Still Life With Collie
ISBN - 978-1-4626-8216-4
Still Life with Collie is the warm, engaging story of a dog and her master. From her early days as a frisky pup, through her years as a fiercely loyal companion, to her last struggling hours, Misha insisted on being a viable force in the life of the author. This book is their story, filled with spurts of humor and moments of sadness and melancholy. The author recounts her life with rich anecdote and wry observation, chronicling a dog's story and its impact on the lives of those who knew her. Misha became an emphatic presence in so many lives, a dog who demanded she always be the cynosure of local attention. It obviously worked because her owner was compelled to pen an entire book about her. Doubtless Misha would be pleased, though not surprised.
Diana Ross and the definition of a diva
ISBN - 978-0-595-70893-2
Book of World Records calls her the best-selling female singer in history. Billboard named her the Celebrity of the Century. Diana Ross, lead singer of the most popular girl group of the 1960s and later a consummate solo artist, has been in the public eye for over four decades. From 1964—when “Where Did Our Love Go?” rose to number one on the pop charts—to the present day, she has been the ultimate diva, an artist worshiped by fanatical fans, yet pilloried in the press for her temper tantrums and untoward demands.

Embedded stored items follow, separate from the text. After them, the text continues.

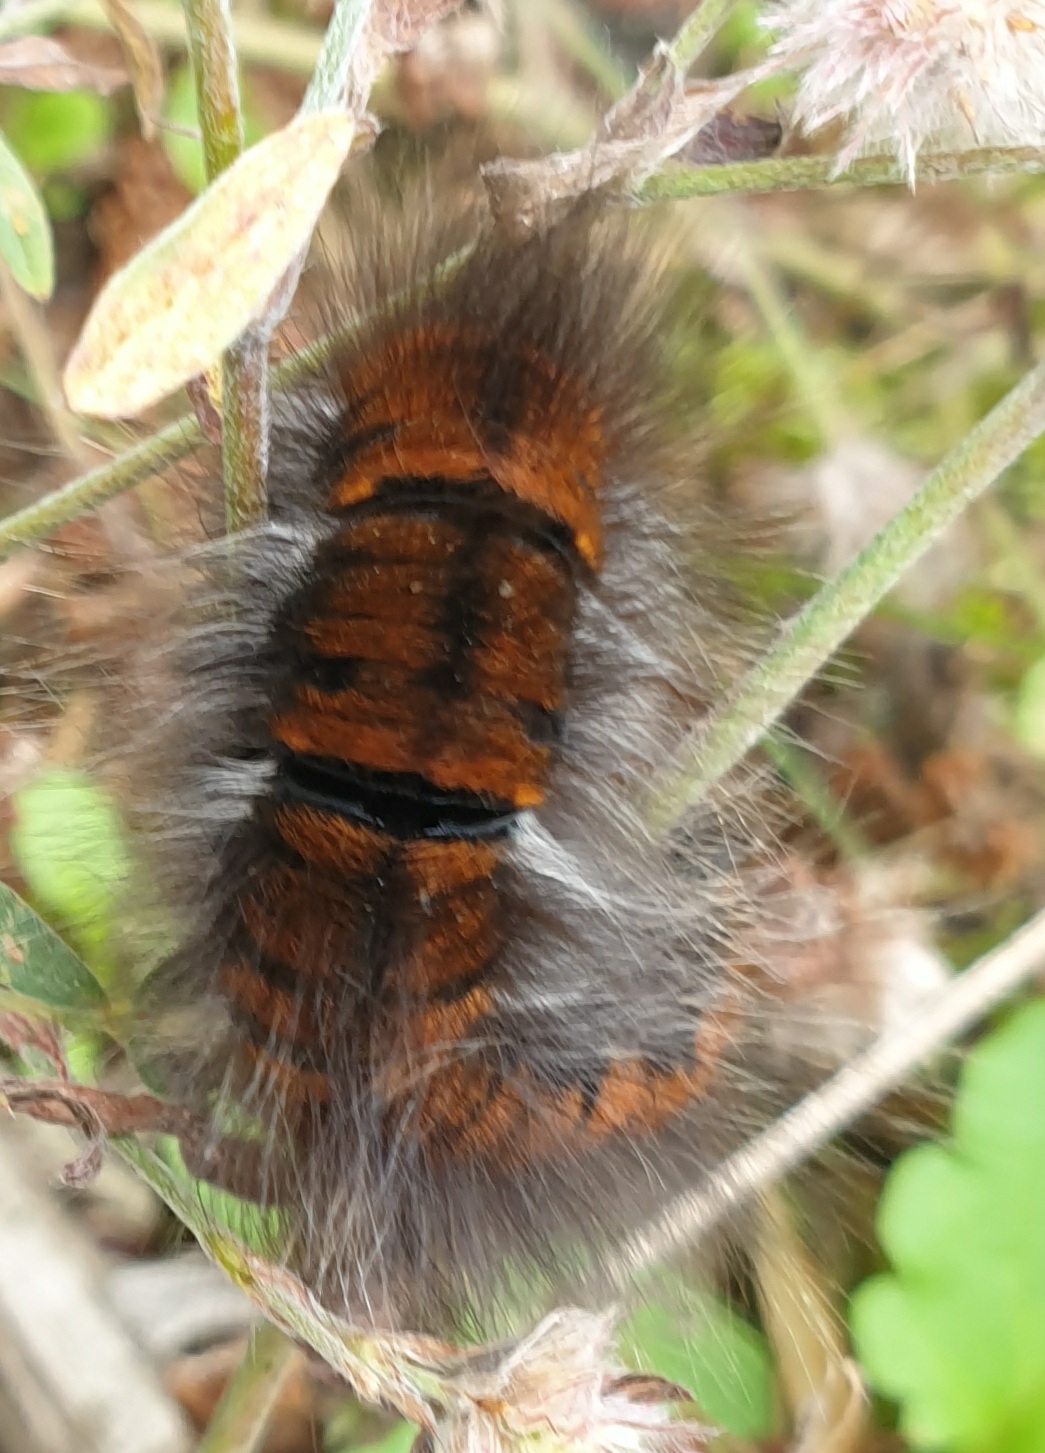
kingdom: Animalia
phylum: Arthropoda
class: Insecta
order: Lepidoptera
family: Lasiocampidae
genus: Macrothylacia
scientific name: Macrothylacia rubi
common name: Brombærspinder
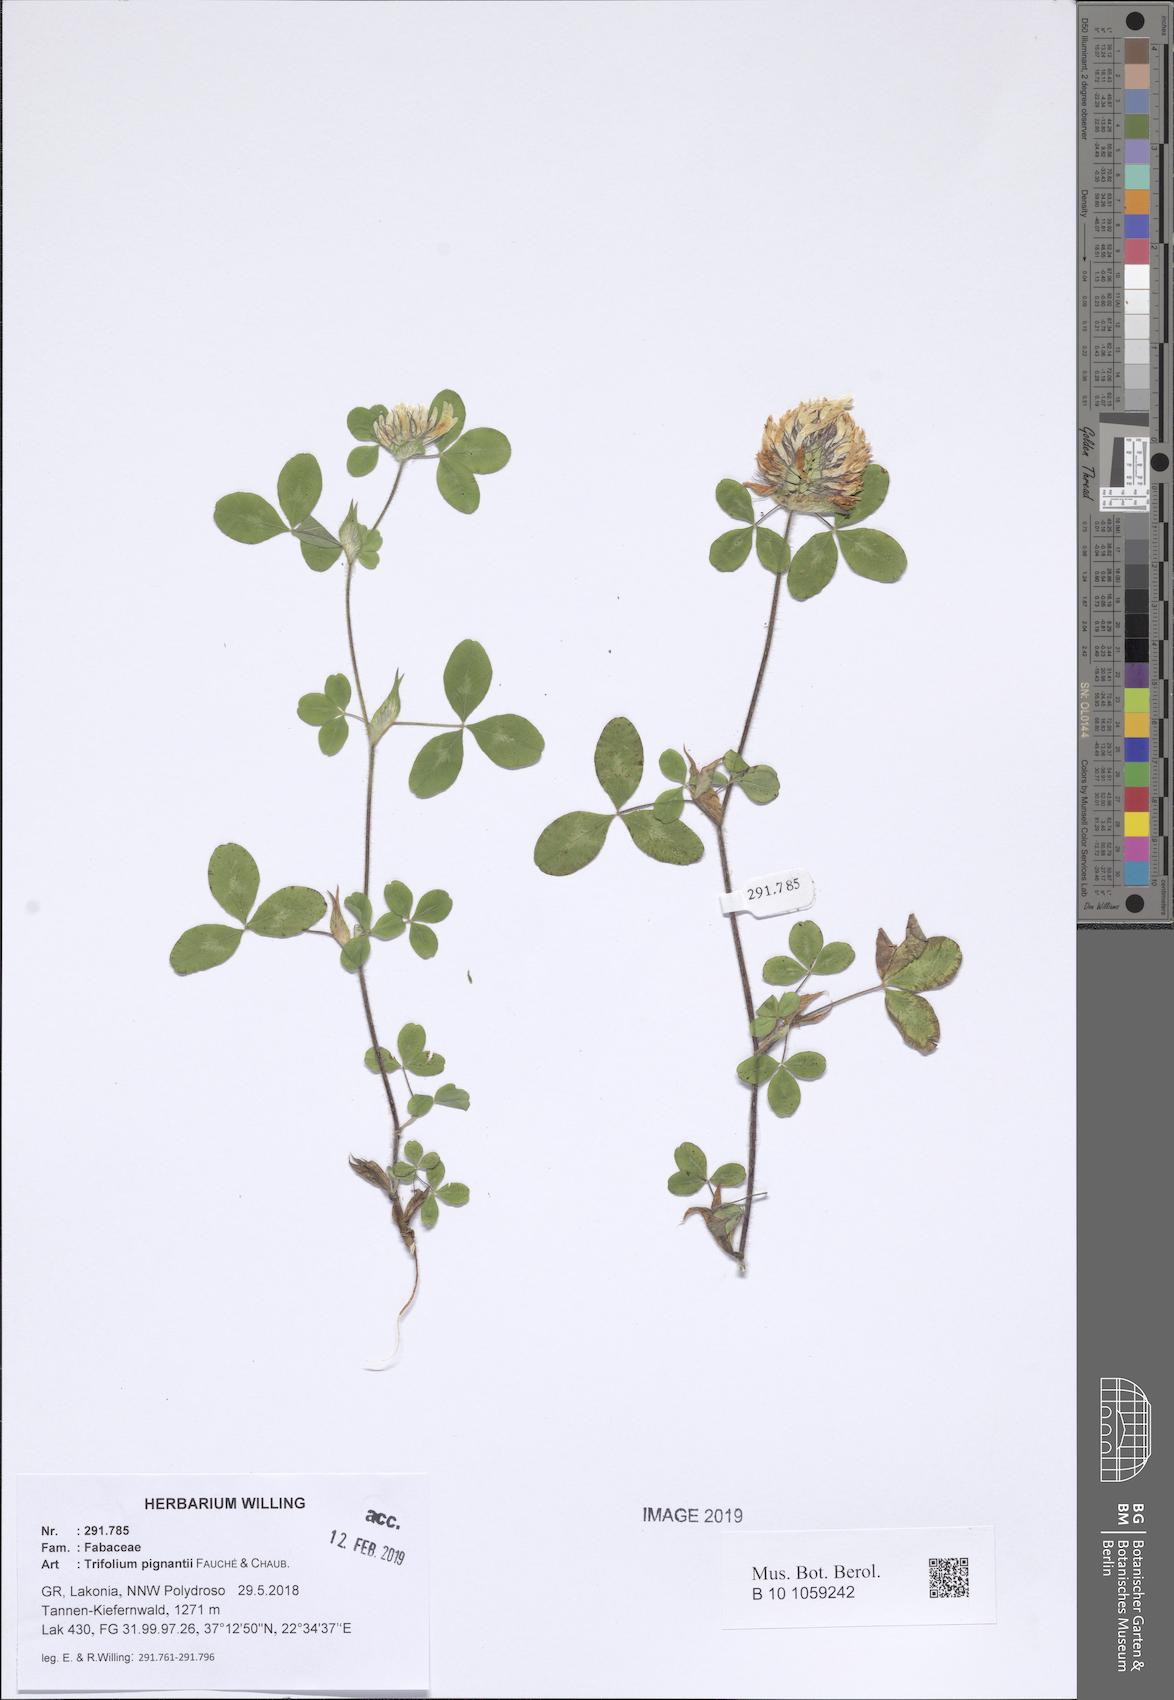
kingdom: Plantae
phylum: Tracheophyta
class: Magnoliopsida
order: Fabales
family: Fabaceae
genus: Trifolium
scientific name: Trifolium pignantii
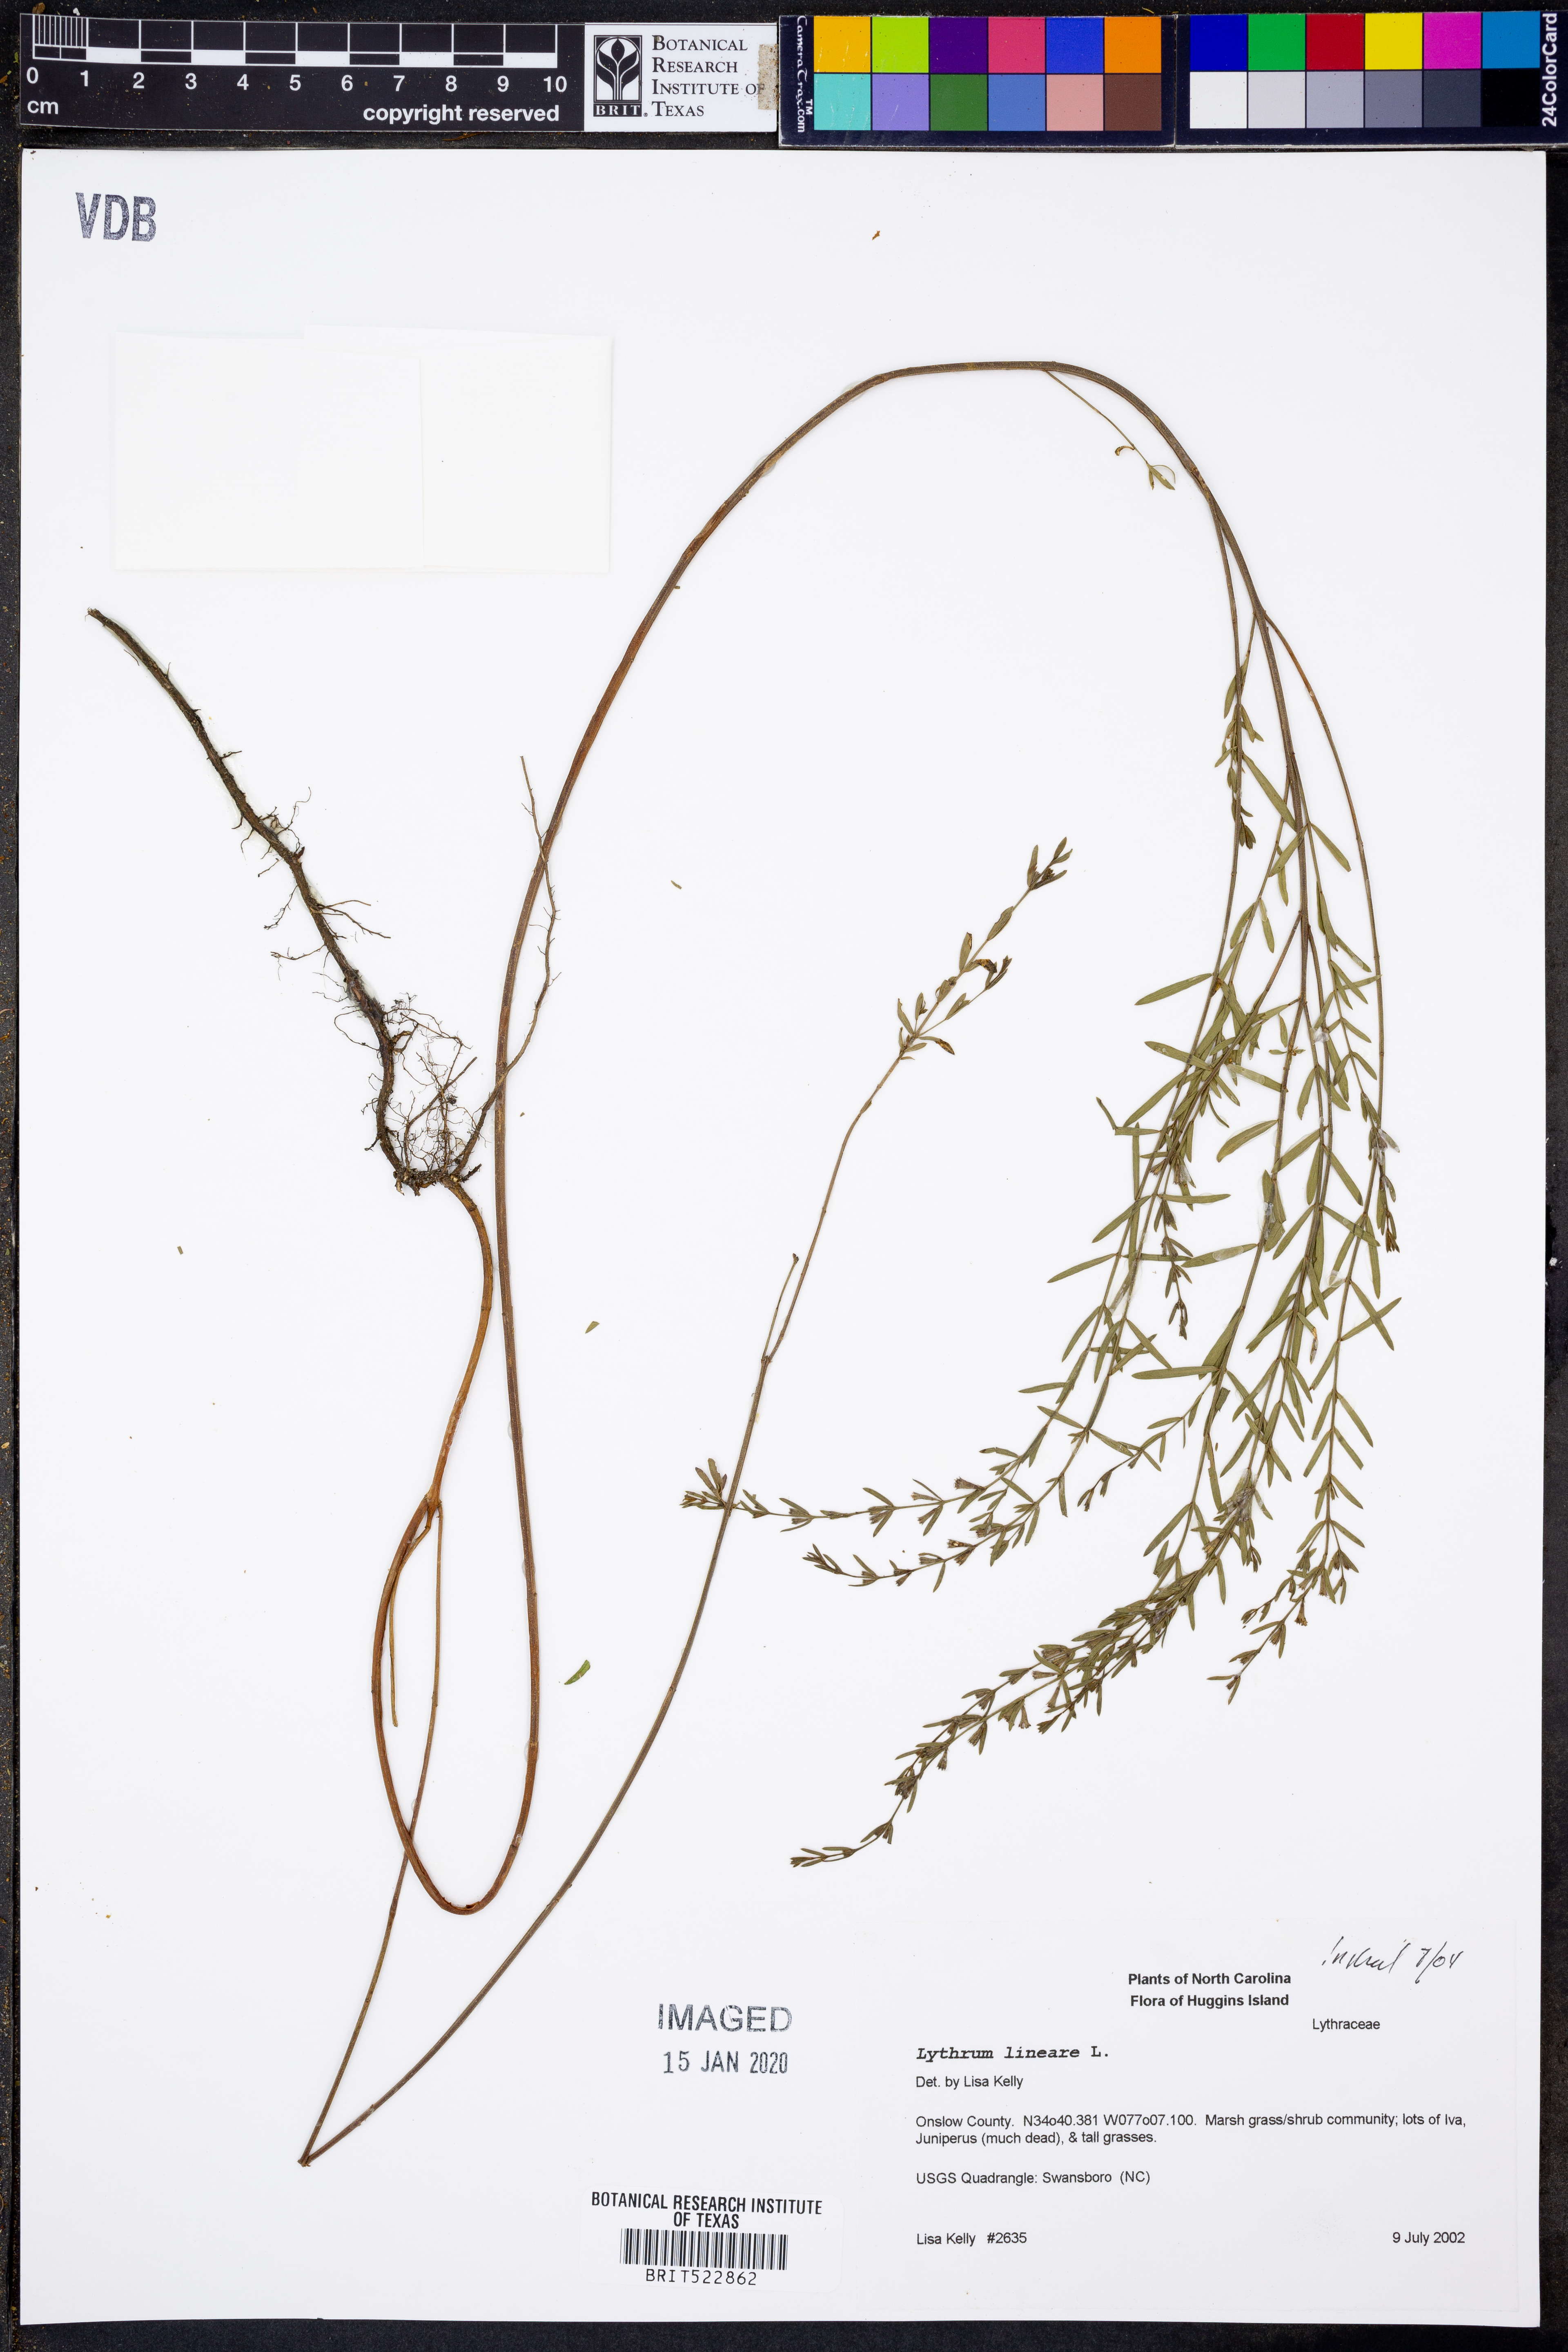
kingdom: Plantae
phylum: Tracheophyta
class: Magnoliopsida
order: Myrtales
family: Lythraceae
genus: Lythrum
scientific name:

Ed Ifkovic delivers his own spin on this international celebrity, an idiosyncratic collection of short pieces that create a portrait of the mercurial star.
From a Detroit housing project to a Connecticut mansion—who is this woman who exacts such loyalty from her fans and such vitriol from her detractors? There are pieces on Diana’s tantrums, true, but also jottings on the homes she’s lived in, the food she eats, the cars she drives, even her role as muse for writers. There is a collection of poetic similes commentators have employed to describe her, as well as a mind-boggling catalogue of garish tabloid headlines. This off-beat book, admittedly an obsessive fan’s unembarrassed send-up—equal parts delight and censure—is a spirited yet sardonic tale that also explores the integration of black music into the white mainstream. Frankly, Diana led that noble charge. What the author delights in is the unorthodox observation and gossipy tidbit that accompanied that revolution.